## EXTRAIT SOURCE
Dossier : ITA-11539-04

Référence : 2006 CF 895

Ottawa (Ontario), le 19 juillet 2006

EN PRÉSENCE DE MONSIEUR LE JUGE BARNES

 

ENTRE :

GREGORINA ALESSANDRO

demanderesse

et

 

SA MAJESTÉ LA REINE

défenderesse

 

MOTIFS DE L’ORDONNANCE ET ORDONNANCE

 

[1]               Le présent différend entre les parties a pour source la contestation de la cotisation pour l’année 1997. L’Agence du revenu du Canada, l’ex-Agence des douanes et du revenu du Canada (l’Agence), demande que Gregorina Alessandro paye des arriérés d’impôt qui s’élèvent à 54 508,48 $. Dans le cadre de sa réclamation, l’Agence a enregistré un certificat de dette fiscale à la Cour en vertu de l’article 223 de la Loi de l’impôt sur le revenu, 1985, ch. 1 (5e suppl.) (la Loi). Elle a aussi enregistré deux Avis de sûreté visant des biens dont Mme Alessandro est propriétaire en Ontario. Ces mesures d’exécution ont été prises en novembre et en décembre 2004. Mme Alessandro concède que, à l’époque, sa dette fiscale était impayée et qu’elle pouvait faire l’objet de mesures d’exécution par l’Agence.

 

[2]               Par la suite, Mme Alessandro a formé un appel devant la Cour canadienne de l'impôt par lequel elle a contesté la réclamation de l’Agence au titre d’arriérés d’impôts. Cet appel a été interjeté  le 30 mars 2005, après que la Cour de l'impôt eut accordé une prolongation du délai d’appel par une ordonnance rendue le même jour. 

 

[3]               Mme Alessandro soutient que, vu la réception ultérieure de son appel par la Cour de l’impôt, l’Agence est tenue de retirer son certificat de dette fiscale de la Cour et les deux sûretés enregistrées grevant ses biens immobiliers. L’Agence a refusé d’accéder à ces demandes et Mme Alessandro demande maintenant à la Cour de rendre une ordonnance portant annulation du certificat et des sûretés. Elle prétend que les restrictions assortissant la procédure d’exécution énoncées dans l’article 225.1 de la Loi sont applicables, ex post facto, afin d’annuler rétrospectivement les mesures d’exécution qui ont été mises en œuvre légalement par l’Agence avant qu’elle interjette appel.

## DONNÉES FOURNIES

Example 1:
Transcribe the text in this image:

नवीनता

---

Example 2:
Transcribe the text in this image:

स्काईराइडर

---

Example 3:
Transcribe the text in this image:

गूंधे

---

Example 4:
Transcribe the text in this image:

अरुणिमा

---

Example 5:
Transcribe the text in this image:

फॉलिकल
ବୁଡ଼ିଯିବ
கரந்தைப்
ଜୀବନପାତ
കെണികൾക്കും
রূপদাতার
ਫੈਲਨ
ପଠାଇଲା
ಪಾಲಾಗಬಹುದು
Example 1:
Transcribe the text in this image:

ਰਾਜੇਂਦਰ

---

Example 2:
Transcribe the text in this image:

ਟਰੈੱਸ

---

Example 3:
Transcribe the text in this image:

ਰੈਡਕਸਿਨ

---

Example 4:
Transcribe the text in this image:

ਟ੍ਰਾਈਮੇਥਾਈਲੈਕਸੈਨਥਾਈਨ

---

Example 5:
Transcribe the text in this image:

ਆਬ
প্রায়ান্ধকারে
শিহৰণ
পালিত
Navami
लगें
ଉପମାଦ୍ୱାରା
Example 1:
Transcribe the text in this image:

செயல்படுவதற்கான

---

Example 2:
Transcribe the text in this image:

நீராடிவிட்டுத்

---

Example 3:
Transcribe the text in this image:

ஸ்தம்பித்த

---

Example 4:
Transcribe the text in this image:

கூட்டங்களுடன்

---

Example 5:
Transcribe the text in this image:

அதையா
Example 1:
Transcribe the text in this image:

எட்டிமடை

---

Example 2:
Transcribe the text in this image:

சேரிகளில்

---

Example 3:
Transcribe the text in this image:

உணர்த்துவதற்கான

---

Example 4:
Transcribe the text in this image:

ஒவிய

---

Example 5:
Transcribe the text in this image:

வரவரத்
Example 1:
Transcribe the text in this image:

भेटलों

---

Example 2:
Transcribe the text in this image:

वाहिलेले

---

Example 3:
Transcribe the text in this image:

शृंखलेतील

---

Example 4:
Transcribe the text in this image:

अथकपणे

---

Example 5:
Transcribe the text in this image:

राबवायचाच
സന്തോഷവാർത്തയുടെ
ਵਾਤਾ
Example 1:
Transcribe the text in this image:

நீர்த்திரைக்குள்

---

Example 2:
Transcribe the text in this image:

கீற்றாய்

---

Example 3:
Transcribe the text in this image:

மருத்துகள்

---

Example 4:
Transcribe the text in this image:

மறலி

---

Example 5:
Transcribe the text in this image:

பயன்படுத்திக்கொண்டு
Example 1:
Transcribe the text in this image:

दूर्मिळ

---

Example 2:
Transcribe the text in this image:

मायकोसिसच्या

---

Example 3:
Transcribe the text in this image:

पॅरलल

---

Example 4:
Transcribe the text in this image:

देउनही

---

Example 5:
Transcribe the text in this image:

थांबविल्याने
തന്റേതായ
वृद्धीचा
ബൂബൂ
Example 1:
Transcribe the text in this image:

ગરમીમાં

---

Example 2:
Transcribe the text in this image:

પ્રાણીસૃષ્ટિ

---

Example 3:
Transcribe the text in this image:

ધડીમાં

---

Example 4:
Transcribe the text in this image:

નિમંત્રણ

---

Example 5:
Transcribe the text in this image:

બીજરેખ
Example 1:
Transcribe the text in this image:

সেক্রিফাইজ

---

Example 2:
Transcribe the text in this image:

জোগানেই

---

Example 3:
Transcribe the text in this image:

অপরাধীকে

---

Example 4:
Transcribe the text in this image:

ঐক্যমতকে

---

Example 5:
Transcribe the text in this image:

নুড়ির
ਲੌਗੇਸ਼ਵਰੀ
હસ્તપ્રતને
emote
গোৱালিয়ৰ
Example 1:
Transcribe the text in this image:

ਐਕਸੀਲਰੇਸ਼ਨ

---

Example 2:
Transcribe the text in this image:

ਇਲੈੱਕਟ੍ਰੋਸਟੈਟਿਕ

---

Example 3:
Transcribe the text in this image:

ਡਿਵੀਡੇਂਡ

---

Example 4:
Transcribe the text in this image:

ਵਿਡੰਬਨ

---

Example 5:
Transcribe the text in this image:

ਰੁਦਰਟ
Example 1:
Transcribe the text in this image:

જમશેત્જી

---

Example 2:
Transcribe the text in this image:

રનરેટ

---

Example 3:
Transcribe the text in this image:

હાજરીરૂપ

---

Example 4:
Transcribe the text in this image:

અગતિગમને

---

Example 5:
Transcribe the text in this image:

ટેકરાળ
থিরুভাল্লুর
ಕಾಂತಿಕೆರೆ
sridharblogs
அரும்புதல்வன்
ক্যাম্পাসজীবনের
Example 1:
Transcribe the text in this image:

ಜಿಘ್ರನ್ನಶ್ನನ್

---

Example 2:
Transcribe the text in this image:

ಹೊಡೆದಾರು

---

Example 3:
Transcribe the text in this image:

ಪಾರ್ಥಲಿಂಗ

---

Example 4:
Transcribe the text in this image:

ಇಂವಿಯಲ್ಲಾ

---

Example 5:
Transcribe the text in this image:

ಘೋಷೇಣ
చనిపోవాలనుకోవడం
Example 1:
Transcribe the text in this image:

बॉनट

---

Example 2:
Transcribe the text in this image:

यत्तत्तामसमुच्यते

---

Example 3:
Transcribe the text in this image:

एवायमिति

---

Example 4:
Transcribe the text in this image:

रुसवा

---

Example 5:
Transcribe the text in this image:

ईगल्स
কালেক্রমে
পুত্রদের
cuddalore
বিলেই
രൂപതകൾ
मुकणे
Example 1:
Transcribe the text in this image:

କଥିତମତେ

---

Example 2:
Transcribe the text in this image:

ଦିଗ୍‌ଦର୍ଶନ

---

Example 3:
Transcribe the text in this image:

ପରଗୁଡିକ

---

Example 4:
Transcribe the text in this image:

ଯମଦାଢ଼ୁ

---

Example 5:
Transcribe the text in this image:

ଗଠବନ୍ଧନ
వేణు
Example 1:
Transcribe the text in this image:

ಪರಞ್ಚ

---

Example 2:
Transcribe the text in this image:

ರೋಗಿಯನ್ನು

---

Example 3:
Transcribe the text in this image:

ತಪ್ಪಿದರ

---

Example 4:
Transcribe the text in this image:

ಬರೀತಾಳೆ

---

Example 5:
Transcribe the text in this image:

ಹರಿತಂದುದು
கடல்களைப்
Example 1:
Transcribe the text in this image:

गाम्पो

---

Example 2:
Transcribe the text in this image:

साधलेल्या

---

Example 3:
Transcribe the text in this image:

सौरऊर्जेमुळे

## CONSIGNE
Reproduisez le passage de l'extrait du jugement compris entre « SA MAJESTÉ LA » et « d’exécution par l’Agence. », bornes incluses. Les données ne sont pas nécessaires ici.

## RÉPONSE
SA MAJESTÉ LA REINE

défenderesse

 

MOTIFS DE L’ORDONNANCE ET ORDONNANCE

 

[1]               Le présent différend entre les parties a pour source la contestation de la cotisation pour l’année 1997. L’Agence du revenu du Canada, l’ex-Agence des douanes et du revenu du Canada (l’Agence), demande que Gregorina Alessandro paye des arriérés d’impôt qui s’élèvent à 54 508,48 $. Dans le cadre de sa réclamation, l’Agence a enregistré un certificat de dette fiscale à la Cour en vertu de l’article 223 de la Loi de l’impôt sur le revenu, 1985, ch. 1 (5e suppl.) (la Loi). Elle a aussi enregistré deux Avis de sûreté visant des biens dont Mme Alessandro est propriétaire en Ontario. Ces mesures d’exécution ont été prises en novembre et en décembre 2004. Mme Alessandro concède que, à l’époque, sa dette fiscale était impayée et qu’elle pouvait faire l’objet de mesures d’exécution par l’Agence.